▶ [ESTRATTO DEL TESTO]:
┌────────
Utero in affitto, agenzia Usa bloccata in Italia .
Utero in affitto, agenzia Usa bloccata in Italia .

L’agenzia californiana interrompe il tour in Italia tra le polemiche dopo le inchieste giornalistiche.

Un lussuoso albergo al centro di Roma, cinque coppie eterosessuali e un incalzante agente promotore per la maternità surrogata: è questo il quadro che emerge da una interessante – per quanto drammatica – inchiesta del Corriere della Sera che racconta l’operato ai limiti della legalità di una agenzia americana, la Extraordinary Conceptions. Fondata e gestita dal promoter Mario Caballero, l’agenzia californiana da più di dieci anni si occupa di soddisfare i capricci delle coppie che intendono avviare le pratiche per l’utero in affitto in altri paesi, laddove la legislazione nazionale lo considera reato. In Italia, il 2 e il 3 giugno, Extraordinary Conceptions ha tenuto una tappa del Tour europeo 2016. Tuttavia dopo le inchieste del Corriere della Sera e Avvenire, oltre che per le interrogazioni parlamentari sollevate da numerosi deputati, il tour italiano è stato interrotto tra le polemiche.

Cifre da capogiro che vanno dai 130mila fino ai 160mila dollari, mentre un pool di avvocati italiani si occupa di elaborare pratiche impeccabili ai limiti della legalità.
└────────
▶ [RIGHE]:
┌────────
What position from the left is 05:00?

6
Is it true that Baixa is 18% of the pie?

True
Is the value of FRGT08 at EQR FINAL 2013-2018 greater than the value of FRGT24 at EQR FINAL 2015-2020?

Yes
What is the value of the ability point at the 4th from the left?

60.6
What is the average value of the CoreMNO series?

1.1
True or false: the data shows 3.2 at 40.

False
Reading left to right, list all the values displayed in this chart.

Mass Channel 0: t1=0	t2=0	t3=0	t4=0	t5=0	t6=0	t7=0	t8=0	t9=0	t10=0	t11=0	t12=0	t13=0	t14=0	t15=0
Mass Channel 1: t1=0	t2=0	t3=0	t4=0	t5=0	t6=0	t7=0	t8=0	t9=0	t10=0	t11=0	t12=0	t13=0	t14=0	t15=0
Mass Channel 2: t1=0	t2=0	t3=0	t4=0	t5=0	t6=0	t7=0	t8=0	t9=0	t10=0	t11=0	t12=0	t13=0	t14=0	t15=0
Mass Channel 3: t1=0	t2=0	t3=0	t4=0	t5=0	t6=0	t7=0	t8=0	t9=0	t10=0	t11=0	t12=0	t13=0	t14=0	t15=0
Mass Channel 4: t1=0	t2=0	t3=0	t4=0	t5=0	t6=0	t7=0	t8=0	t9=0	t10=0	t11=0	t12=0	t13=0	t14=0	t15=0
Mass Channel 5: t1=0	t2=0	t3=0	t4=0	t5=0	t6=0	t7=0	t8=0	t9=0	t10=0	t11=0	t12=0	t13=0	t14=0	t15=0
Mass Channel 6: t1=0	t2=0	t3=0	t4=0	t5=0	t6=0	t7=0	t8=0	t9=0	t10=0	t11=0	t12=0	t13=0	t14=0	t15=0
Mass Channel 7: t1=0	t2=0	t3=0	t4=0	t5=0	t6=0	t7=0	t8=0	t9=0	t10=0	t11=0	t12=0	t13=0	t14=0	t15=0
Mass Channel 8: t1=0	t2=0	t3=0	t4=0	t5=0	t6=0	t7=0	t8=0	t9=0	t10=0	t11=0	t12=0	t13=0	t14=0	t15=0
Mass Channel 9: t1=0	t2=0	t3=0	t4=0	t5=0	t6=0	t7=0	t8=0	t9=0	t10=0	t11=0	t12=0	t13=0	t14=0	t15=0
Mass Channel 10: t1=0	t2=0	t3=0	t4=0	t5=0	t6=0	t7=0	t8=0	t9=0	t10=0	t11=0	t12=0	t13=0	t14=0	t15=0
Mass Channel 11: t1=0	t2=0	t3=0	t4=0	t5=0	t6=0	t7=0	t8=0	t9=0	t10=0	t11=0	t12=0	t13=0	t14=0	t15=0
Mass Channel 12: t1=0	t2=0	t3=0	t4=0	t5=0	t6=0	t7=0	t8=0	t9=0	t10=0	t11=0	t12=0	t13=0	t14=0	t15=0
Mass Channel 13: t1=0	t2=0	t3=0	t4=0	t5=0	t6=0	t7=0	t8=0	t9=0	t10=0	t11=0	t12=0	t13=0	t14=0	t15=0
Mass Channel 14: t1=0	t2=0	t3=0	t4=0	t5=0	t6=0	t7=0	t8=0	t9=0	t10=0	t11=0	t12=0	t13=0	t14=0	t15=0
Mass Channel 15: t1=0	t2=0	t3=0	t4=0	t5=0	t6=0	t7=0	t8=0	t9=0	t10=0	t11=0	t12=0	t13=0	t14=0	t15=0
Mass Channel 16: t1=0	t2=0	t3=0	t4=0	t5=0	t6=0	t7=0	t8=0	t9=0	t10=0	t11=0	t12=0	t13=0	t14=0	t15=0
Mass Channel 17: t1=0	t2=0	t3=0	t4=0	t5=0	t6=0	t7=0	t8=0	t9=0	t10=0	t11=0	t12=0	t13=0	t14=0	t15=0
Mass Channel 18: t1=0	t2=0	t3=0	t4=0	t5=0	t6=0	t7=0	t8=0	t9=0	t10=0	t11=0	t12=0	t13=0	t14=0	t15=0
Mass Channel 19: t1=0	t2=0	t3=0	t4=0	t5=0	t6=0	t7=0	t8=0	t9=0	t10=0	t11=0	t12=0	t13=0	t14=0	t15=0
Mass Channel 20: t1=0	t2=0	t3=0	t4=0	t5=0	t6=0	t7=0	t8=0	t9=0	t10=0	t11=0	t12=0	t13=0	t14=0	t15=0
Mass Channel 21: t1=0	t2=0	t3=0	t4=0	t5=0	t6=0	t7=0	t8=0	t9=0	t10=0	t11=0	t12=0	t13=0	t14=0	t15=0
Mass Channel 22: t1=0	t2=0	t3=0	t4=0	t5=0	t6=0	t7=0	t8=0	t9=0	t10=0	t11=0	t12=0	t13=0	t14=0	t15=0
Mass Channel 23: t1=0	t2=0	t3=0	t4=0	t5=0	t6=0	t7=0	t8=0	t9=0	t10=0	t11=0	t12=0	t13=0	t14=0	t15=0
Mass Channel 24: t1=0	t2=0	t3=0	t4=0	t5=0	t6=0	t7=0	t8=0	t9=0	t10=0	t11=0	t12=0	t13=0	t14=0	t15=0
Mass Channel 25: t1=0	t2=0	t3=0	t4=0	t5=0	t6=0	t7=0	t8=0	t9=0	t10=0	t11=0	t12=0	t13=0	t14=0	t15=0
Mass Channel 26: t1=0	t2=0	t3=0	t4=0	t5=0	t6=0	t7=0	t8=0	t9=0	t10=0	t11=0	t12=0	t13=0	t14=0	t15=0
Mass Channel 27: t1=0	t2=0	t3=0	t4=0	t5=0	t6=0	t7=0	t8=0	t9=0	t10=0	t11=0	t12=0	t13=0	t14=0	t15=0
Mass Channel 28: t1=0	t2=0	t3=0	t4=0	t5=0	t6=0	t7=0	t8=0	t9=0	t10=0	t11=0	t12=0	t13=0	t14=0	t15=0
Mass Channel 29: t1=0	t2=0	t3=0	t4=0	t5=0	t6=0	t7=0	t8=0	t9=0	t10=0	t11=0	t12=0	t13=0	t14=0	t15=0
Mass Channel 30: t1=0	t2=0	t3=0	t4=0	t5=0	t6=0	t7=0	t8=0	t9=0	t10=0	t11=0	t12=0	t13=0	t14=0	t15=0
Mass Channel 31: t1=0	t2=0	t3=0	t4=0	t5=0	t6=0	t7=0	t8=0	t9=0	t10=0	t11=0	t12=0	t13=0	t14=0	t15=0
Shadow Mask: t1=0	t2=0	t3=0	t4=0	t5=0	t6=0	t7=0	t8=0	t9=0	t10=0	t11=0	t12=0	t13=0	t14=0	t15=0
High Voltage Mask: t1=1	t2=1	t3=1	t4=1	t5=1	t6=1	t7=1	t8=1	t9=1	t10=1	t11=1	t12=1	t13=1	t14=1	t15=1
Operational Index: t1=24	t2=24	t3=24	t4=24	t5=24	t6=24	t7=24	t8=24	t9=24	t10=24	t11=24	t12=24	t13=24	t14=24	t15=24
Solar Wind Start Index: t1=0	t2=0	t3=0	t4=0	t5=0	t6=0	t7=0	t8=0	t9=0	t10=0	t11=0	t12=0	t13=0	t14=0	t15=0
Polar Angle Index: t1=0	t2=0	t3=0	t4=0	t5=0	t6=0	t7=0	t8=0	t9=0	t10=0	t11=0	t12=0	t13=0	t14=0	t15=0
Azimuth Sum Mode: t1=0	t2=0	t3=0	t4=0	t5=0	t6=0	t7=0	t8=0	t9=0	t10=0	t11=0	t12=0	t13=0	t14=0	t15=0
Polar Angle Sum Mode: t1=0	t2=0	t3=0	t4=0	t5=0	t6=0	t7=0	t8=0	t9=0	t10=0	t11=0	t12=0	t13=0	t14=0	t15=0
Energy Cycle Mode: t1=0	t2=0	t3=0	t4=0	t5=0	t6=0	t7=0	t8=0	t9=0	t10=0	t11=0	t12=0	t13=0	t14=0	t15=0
└────────
▶ [PROBLEMA DA RISOLVERE]:
Secondo il testo sull'utero in affitto, chi ha fondato e gestisce l'agenzia Extraordinary Conceptions? Per rispondere ci si basa esclusivamente sul testo.

▶ [RISULTATO DEL COMPITO]:
Il promoter Mario Caballero.